In snowboarding and presumably skiing, carving is the act of going back and forth as you go down a hill, to decrease your speed so you dont end up a pile of broken bones at the bottom of the hill, to increase control, and to turn. The tighter the turns, the more you will slow down (in theory). I'm not sure about the mechanisms of skiing, but in snowboarding the key is to catch the uphill edge of your board in the snow and drag it somewhat perpendicular to the direction you are moving. If properly done, his results in snow spraying impressively from the downhill side of the board, and a reduction in speed. To do this properly, you continually zig-zag back and forth, which means you must carve both toeside and heelside. This is much easier said than done, especially on steep slopes.

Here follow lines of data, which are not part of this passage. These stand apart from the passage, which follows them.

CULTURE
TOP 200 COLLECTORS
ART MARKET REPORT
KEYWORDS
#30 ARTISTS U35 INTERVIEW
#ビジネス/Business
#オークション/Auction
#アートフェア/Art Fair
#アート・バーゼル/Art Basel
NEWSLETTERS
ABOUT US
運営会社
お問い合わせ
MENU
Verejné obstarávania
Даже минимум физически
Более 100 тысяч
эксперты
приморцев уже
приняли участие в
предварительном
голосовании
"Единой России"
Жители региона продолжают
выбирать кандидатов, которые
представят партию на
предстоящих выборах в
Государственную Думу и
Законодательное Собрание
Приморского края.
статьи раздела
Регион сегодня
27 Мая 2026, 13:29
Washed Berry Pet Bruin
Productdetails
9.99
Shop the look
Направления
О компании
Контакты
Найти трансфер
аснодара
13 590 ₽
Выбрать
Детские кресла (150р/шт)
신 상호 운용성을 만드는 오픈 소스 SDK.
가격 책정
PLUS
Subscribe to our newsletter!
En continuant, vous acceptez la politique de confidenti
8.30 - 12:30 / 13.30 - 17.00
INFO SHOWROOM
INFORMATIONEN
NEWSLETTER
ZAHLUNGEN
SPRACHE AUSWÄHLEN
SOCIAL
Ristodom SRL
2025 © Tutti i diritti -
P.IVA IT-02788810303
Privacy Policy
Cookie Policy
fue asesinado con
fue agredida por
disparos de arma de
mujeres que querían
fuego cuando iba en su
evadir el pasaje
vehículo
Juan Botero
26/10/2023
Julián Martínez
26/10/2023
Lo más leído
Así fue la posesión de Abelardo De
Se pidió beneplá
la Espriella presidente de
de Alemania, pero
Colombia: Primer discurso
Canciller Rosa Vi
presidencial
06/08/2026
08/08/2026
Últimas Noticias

The biggest cause of crashes while attempting to carve is allowing the downhill side of the board to dig into the snow, which will flip you downhill, and send you sliding through the snow face first. It looks impressive, but isn't too fun. It is important to keep as much weight as you can on the uphill side of your board. Also, when turning, it is important to put almost all your weight forward and kick the back end of the board around. (this is counterintuitive to some people especially since in skateboarding it's often the other way around) This is especially vital on steep slopes because if you don't make the transition between toeside and heelside fast enough, you will be pointed straight down the hill and will accelerate to intense speeds. This can be fun if you're an expert snowboarder, but not if you're trying to learn to carve.

I recommend learning on some of the less radical 'intermediate' slopes. Most 'bunny' slopes are not steep enough to carve properly on.